**What you are asked to do:** Reproduce verbatim the line containing "right ankle: (98, 265, 18)" and every line that follows it through the end of the entries below, omitting all pictures.

(Given records)

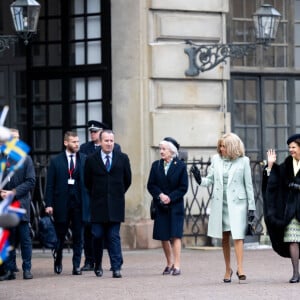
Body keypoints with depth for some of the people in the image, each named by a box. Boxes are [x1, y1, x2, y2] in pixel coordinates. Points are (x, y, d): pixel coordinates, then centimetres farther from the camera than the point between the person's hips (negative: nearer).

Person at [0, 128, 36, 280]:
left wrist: (13, 192, -11)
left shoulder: (25, 159, 5)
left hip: (20, 204, -1)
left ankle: (27, 269, 5)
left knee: (25, 238, 0)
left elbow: (30, 181, -2)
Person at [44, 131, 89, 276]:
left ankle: (76, 265, 6)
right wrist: (49, 204, -6)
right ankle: (58, 260, 29)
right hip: (62, 203, 0)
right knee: (60, 234, 9)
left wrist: (89, 202, -2)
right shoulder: (56, 161, 3)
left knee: (78, 235, 1)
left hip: (79, 203, 0)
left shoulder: (85, 159, 4)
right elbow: (50, 184, 2)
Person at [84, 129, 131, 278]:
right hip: (98, 205, 0)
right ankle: (98, 265, 18)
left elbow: (127, 180, 14)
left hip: (115, 204, 0)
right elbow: (87, 182, 11)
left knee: (114, 237, -3)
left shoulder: (122, 158, 5)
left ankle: (116, 268, -4)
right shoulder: (91, 160, 2)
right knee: (97, 236, 1)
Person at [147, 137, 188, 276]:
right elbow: (150, 185, 4)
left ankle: (176, 265, -9)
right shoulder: (156, 165, 7)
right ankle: (169, 263, 20)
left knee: (175, 236, -8)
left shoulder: (180, 166, -2)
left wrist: (170, 197, -13)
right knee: (163, 237, 6)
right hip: (160, 206, 3)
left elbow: (183, 187, -4)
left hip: (175, 206, -3)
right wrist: (160, 195, -12)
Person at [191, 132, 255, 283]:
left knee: (237, 236, -12)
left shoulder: (243, 161, -1)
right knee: (224, 237, 9)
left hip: (237, 203, -3)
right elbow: (210, 180, 9)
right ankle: (228, 269, 19)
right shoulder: (216, 159, 7)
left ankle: (240, 269, -13)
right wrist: (200, 180, -14)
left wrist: (251, 207, -1)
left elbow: (248, 184, 1)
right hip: (220, 203, 3)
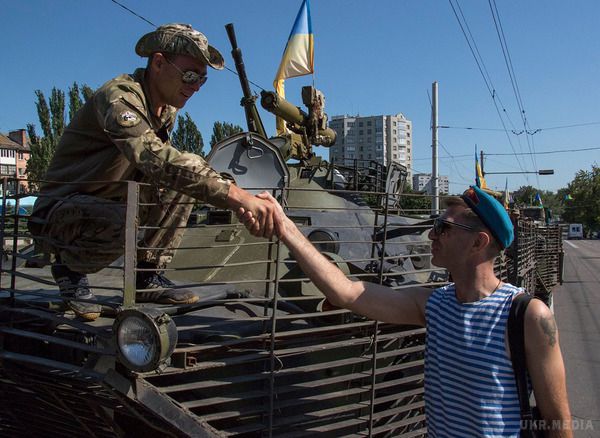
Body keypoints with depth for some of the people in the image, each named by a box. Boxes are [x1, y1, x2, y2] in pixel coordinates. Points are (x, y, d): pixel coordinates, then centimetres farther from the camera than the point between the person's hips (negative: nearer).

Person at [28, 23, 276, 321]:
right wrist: (237, 196, -50)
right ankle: (68, 266, -4)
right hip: (58, 212, -8)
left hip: (109, 201, 8)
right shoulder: (118, 97, -25)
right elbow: (156, 160, -43)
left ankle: (148, 275, -2)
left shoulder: (167, 110, 3)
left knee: (181, 182, -9)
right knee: (121, 225, -38)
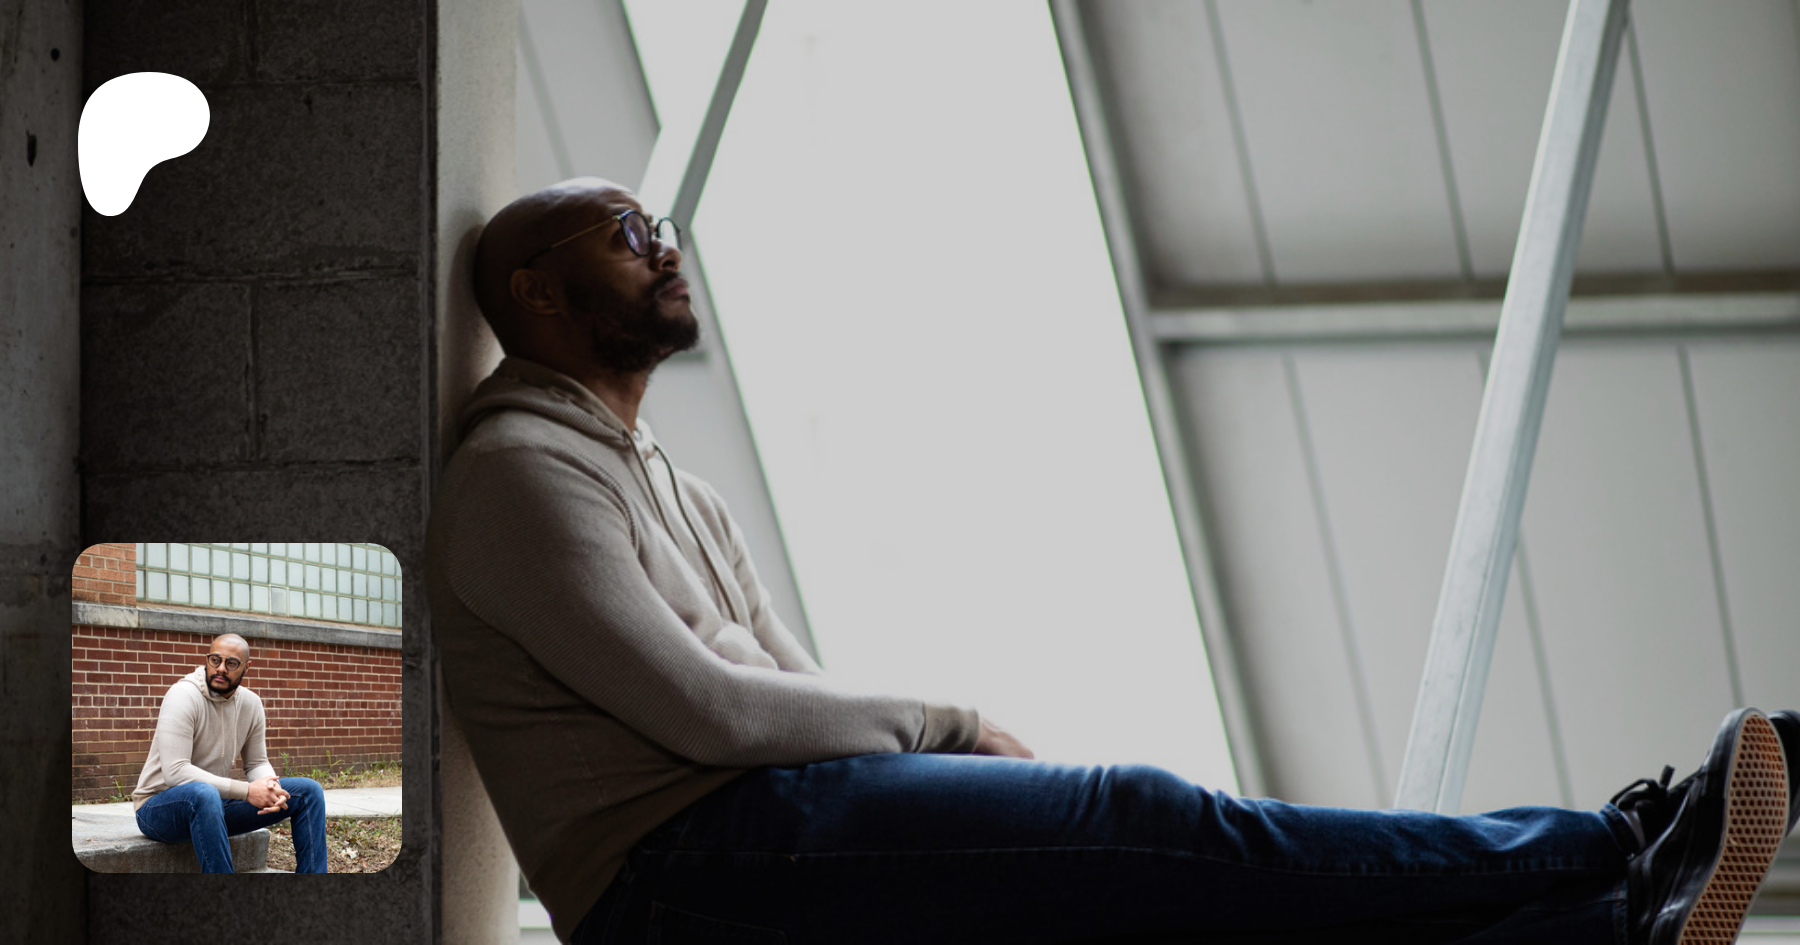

(End Given records)

**Exercise answer:**
right ankle: (98, 265, 18)
left elbow: (127, 180, 14)
left hip: (115, 204, 0)
right elbow: (87, 182, 11)
left knee: (114, 237, -3)
left shoulder: (122, 158, 5)
left ankle: (116, 268, -4)
right shoulder: (91, 160, 2)
right knee: (97, 236, 1)
Person at [147, 137, 188, 276]:
right elbow: (150, 185, 4)
left ankle: (176, 265, -9)
right shoulder: (156, 165, 7)
right ankle: (169, 263, 20)
left knee: (175, 236, -8)
left shoulder: (180, 166, -2)
left wrist: (170, 197, -13)
right knee: (163, 237, 6)
right hip: (160, 206, 3)
left elbow: (183, 187, -4)
left hip: (175, 206, -3)
right wrist: (160, 195, -12)
Person at [191, 132, 255, 283]:
left knee: (237, 236, -12)
left shoulder: (243, 161, -1)
right knee: (224, 237, 9)
left hip: (237, 203, -3)
right elbow: (210, 180, 9)
right ankle: (228, 269, 19)
right shoulder: (216, 159, 7)
left ankle: (240, 269, -13)
right wrist: (200, 180, -14)
left wrist: (251, 207, -1)
left elbow: (248, 184, 1)
right hip: (220, 203, 3)
Body keypoints with depth for some of the people in the image, each named by a box. Boxes are [x1, y1, x2, y2] in pixel coordinates. Points are (x, y, d): pixel coordinates, then centimetres farther from the camera than the point between the person's hips (negative: nearer).

Person at [28, 23, 276, 321]:
right wrist: (237, 196, -50)
right ankle: (68, 266, -4)
right hip: (58, 212, -8)
left hip: (109, 201, 8)
right shoulder: (118, 97, -25)
right elbow: (156, 160, -43)
left ankle: (148, 275, -2)
left shoulder: (167, 110, 3)
left knee: (181, 182, -9)
right knee: (121, 225, -38)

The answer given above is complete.